Publishers data is structurally similar to authors but has some unique features. The quality of publisher data in the source catalogs is generally terrible, with no consistent representation of publisher names, ownership structures, or roles in publication.  However, the finite number of publishers makes the data easier to clean.  We have aggressively cleaned much of it, making relatively complete publisher records possible in many cases (at the expense of some of the complexity embedded in the records).

We also list academic journals in the publisher section. 

In practice, a title can be composed of dozens of underlying records, with different publishers, publication years, and even authors. Where we have multiple records for a single title, we show (1) the most frequent (i.e., modal) title and subtitle; (2) the modal author or authors; (3) the dominant publisher (i.e, representing 70% or more of the records); and (4) the earliest publication date from among all the records. The result is a useful indicative record, rather than a ‘true’ representation of the title and edition assigned.

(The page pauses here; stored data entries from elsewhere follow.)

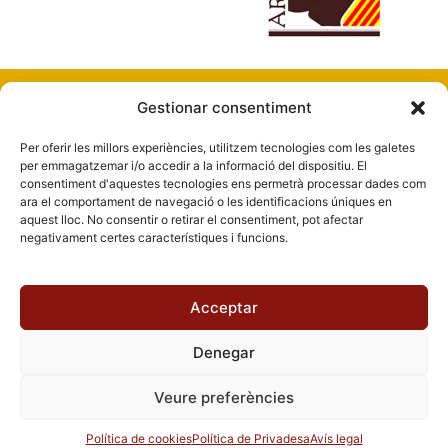
Gestionar consentiment
Per oferir les millors experiències, utilitzem tecnologies com les galetes
per emmagatzemar i/o accedir a la informació del dispositiu. El
consentiment d'aquestes tecnologies ens permetrà processar dades com
ara el comportament de navegació o les identificacions úniques en
aquest lloc. No consentir o retirar el consentiment, pot afectar
Dona’t d’alta a la nostra newsletter
negativament certes característiques i funcions.
Gremi de Flequers de la Província de Barcelona
C / Pau Claris, 134, 3r i 4rt. 08009 Barcelona
Acceptar
Tel: 93 487 18 18
Email: secretaria@gremipa.com
Denegar
Avís legal
Política de Privadesa
Política de cookies
Veure preferències
Canal ètic
Política de qualitat
Accés al webmail
Política de cookies
Política de Privadesa
Avís legal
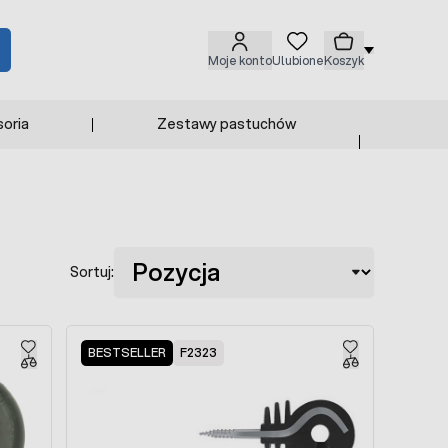
Moje konto
Ulubione
Koszyk
oria
Zestawy pastuchów
Sortuj:
BESTSELLER
F2323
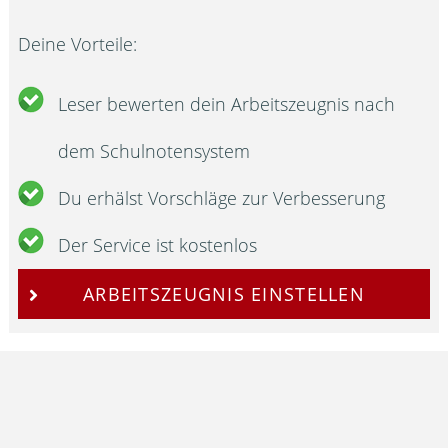
Deine Vorteile:
Leser bewerten dein Arbeitszeugnis nach
dem Schulnotensystem
Du erhälst Vorschläge zur Verbesserung
Der Service ist kostenlos
ARBEITSZEUGNIS EINSTELLEN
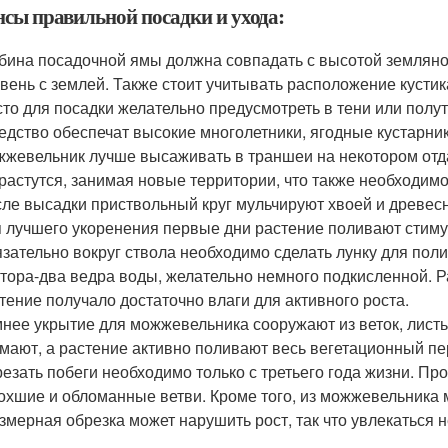
сы правильной посадки и ухода:
бина посадочной ямы должна совпадать с высотой земляно
вень с землей. Также стоит учитывать расположение кустика 
то для посадки желательно предусмотреть в тени или полут
едство обеспечат высокие многолетники, ягодные кустарни
жевельник лучше высаживать в траншеи на некотором отда
растутся, занимая новые территории, что также необходим
ле высадки приствольный круг мульчируют хвоей и древес
 лучшего укоренения первые дни растение поливают стим
зательно вокруг ствола необходимо сделать лунку для поли
тора-два ведра воды, желательно немного подкисленной. 
тение получало достаточно влаги для активного роста.
нее укрытие для можжевельника сооружают из веток, листь
мают, а растение активно поливают весь вегетационный пе
езать побеги необходимо только с третьего года жизни. Пр
охшие и обломанные ветви. Кроме того, из можжевельника
змерная обрезка может нарушить рост, так что увлекаться н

Are you exposing individual syllabi or teaching choices to the world?

No.  We provide no access to underlying documents in the Explorer.  All of the tools available through the Explorer limit exploration to statistical aggregates and metadata extracted from the syllabi.  These practices do not expose personally identifying information.

We also set a minimum number of syllabi required to search fields within schools or countries (250).  As a result, individual teaching choices are submerged in larger aggregates. 

Finally, the OSP does not display syllabi from countries or territories where we think the disclosure of teaching choices could put faculty at risk or otherwise impede academic freedom. The list of excluded countries and territories is based, in part, on the Scholars at Risk Network’s Academic Freedom Monitoring Project and related Free to Think reports, as well as Freedom House country reports. This list currently includes:

Afghanistan, Algeria, Angola, Azerbaijan, Bahrain, Bangladesh, Benin, Brazil, Burundi, Cameroon, Chad, China, Colombia, Congo, Côte d’Ivoire, Cuba, Ecuador, Egypt, Ethiopia, Guatemala, Honduras, Hong Kong, Hungary, Indonesia, Iran, Iraq, Jordan, Kenya, Kuwait, Lebanon, Liberia, Libya, Macao, Madagascar, Malawi, Malaysia, Mali, Mauritania, Mexico, Morocco, Mozambique, Myanmar, Nepal, Niger, Nigeria, Oman, Pakistan, Palestine (OPT), Papua New Guinea, Paraguay, The Philippines, Russia, Saudi Arabia, Senegal, Sierra Leone, Singapore, Sri Lanka, Sudan, Swaziland, Syria, Tajikistan, Tanzania, Thailand, Togo, Tunisia, Turkey, Uganda, United Arab Emirates, Venezuela, Viet Nam, Yemen, Zambia, and Zimbabwe.

We have decided not to separate STEM fields from humanities and social sciences in this context.  We will revisit this list as needed.

How is the OSP funded?

The OSP has been supported by the The Sloan Foundation, The Hewlett Foundation, The Arcadia Fund, and The Templeton Foundation.  The project also received a Catalyst Grant from Digital Science in 2018. 

We are exploring models of longer-term sustainability for the project.  The answer is likely to be a combination of grants and commercial revenues–with the latter potentially including licensing of the OSP books recommendation data to publishers, book vendors, and curricular development services. We also use Amazon affiliate links in the Explorer. Any purchase made after clicking through an Amazon link in the Explorer will return a small percentage to the OSP. None of these potential models will provide access to the underlying documents or personally identifying information to third parties.

In the medium to long term, our goal is to build a Syllabus Commons, in which universities pool syllabi and support the work of the OSP.  We will try to encourage this pooling by developing deeper curricular analytics and other university-facing services for partnering schools.

Academic researchers working through their universities can request access to the full dataset.